--- Work instructions ---
Copy the material from its first line through the line containing "family: Lycopodiaceae", keeping both ends.

--- Source records ---
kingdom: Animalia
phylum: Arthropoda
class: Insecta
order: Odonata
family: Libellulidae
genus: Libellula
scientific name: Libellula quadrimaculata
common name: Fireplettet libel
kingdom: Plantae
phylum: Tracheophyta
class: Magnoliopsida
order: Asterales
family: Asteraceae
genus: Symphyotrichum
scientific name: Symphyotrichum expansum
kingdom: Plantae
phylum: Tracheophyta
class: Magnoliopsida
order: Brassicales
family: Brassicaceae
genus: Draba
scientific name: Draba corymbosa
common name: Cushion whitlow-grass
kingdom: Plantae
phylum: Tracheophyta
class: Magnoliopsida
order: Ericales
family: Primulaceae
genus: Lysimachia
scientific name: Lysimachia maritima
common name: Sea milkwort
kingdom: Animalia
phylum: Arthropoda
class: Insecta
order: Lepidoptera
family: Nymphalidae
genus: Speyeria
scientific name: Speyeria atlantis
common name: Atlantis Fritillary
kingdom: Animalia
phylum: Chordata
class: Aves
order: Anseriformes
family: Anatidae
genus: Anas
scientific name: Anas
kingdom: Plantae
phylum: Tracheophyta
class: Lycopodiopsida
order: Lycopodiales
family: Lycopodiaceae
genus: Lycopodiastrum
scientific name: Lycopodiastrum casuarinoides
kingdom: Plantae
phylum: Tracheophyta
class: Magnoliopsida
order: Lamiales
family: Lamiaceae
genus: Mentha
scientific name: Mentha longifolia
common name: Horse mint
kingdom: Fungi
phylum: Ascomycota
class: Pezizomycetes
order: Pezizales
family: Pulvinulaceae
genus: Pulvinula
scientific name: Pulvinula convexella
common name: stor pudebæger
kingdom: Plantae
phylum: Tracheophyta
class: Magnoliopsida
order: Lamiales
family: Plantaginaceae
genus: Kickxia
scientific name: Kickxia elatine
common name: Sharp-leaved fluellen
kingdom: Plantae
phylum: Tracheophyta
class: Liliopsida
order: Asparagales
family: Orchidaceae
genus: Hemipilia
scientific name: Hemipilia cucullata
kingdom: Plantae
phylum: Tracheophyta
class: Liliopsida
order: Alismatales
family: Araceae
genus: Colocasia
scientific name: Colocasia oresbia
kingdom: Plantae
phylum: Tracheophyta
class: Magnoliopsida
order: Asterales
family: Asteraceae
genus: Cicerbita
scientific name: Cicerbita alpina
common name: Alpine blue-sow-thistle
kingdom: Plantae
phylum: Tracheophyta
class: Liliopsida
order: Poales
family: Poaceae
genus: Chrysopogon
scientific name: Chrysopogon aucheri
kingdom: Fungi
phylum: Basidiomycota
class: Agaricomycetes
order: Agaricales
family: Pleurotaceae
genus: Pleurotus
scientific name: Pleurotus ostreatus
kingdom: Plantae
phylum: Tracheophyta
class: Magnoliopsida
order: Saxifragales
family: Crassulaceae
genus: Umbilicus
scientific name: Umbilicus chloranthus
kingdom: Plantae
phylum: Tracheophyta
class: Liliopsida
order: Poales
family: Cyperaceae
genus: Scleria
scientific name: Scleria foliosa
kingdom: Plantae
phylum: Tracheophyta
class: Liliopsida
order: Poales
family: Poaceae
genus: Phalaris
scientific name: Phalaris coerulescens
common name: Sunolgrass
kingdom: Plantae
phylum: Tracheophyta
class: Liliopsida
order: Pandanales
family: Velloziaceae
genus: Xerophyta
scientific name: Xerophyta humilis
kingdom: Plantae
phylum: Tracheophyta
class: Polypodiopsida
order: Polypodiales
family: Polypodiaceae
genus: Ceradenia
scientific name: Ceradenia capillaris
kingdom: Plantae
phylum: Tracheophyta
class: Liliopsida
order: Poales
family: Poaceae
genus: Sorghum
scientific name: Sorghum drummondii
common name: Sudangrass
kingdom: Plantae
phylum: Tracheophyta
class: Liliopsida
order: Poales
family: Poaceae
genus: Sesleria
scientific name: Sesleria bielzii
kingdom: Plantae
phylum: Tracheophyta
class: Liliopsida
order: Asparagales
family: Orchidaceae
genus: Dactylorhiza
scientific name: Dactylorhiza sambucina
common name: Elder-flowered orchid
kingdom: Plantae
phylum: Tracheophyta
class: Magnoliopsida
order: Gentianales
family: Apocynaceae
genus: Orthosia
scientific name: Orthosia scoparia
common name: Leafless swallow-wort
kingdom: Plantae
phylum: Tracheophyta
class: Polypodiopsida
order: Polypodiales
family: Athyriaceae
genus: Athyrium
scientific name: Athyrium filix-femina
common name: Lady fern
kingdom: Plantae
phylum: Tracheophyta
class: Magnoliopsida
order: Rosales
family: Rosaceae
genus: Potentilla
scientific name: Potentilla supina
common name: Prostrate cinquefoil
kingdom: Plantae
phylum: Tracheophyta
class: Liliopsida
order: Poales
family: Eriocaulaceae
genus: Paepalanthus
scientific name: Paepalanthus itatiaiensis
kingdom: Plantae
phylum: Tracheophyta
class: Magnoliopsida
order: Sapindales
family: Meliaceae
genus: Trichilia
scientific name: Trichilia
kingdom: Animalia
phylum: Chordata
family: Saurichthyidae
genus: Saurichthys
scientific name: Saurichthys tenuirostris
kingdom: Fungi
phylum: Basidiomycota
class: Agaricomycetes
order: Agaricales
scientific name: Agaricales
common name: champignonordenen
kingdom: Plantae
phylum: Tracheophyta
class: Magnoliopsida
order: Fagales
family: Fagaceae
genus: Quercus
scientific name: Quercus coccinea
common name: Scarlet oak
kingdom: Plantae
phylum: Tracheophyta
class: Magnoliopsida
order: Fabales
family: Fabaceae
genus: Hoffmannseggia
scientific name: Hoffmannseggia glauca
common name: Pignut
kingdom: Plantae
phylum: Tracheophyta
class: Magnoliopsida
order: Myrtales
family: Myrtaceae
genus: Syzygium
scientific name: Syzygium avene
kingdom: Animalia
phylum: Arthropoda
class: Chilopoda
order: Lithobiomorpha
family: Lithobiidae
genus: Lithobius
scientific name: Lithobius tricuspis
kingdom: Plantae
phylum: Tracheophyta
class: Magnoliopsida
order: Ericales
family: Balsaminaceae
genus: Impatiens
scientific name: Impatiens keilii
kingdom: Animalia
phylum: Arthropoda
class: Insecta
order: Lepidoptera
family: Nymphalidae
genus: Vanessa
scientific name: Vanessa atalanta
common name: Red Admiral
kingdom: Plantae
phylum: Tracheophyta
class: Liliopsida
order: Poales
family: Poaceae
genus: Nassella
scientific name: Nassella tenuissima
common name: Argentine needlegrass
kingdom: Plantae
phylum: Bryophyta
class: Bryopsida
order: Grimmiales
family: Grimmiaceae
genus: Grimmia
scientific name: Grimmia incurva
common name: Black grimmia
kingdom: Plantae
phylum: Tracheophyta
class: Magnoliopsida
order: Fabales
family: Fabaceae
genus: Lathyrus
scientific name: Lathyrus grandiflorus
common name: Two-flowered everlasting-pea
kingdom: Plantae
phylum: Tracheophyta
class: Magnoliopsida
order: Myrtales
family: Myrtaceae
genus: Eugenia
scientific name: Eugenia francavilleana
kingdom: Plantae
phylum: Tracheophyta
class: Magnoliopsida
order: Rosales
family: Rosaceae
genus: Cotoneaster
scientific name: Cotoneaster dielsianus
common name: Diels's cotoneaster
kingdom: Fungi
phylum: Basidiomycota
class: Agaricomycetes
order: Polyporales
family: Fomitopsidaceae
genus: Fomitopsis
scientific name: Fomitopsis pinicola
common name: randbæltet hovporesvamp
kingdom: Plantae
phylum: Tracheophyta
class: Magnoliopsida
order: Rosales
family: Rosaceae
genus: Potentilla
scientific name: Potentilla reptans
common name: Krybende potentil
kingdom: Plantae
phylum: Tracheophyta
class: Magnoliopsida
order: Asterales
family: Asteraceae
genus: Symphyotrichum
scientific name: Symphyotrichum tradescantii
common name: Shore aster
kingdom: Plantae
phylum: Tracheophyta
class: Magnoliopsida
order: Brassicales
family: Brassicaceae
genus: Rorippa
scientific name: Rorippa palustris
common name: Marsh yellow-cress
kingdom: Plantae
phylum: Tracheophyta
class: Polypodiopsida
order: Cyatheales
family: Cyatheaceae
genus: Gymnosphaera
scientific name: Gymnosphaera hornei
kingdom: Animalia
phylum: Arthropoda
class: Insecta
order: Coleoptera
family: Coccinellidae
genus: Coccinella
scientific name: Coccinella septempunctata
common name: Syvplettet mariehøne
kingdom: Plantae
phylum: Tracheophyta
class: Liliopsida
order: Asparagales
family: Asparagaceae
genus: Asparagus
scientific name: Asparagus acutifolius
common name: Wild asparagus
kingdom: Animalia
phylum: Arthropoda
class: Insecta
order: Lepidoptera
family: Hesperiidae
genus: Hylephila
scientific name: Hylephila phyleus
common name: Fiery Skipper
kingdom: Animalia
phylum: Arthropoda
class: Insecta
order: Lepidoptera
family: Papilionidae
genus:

--- Answer in full ---
kingdom: Animalia
phylum: Arthropoda
class: Insecta
order: Odonata
family: Libellulidae
genus: Libellula
scientific name: Libellula quadrimaculata
common name: Fireplettet libel
kingdom: Plantae
phylum: Tracheophyta
class: Magnoliopsida
order: Asterales
family: Asteraceae
genus: Symphyotrichum
scientific name: Symphyotrichum expansum
kingdom: Plantae
phylum: Tracheophyta
class: Magnoliopsida
order: Brassicales
family: Brassicaceae
genus: Draba
scientific name: Draba corymbosa
common name: Cushion whitlow-grass
kingdom: Plantae
phylum: Tracheophyta
class: Magnoliopsida
order: Ericales
family: Primulaceae
genus: Lysimachia
scientific name: Lysimachia maritima
common name: Sea milkwort
kingdom: Animalia
phylum: Arthropoda
class: Insecta
order: Lepidoptera
family: Nymphalidae
genus: Speyeria
scientific name: Speyeria atlantis
common name: Atlantis Fritillary
kingdom: Animalia
phylum: Chordata
class: Aves
order: Anseriformes
family: Anatidae
genus: Anas
scientific name: Anas
kingdom: Plantae
phylum: Tracheophyta
class: Lycopodiopsida
order: Lycopodiales
family: Lycopodiaceae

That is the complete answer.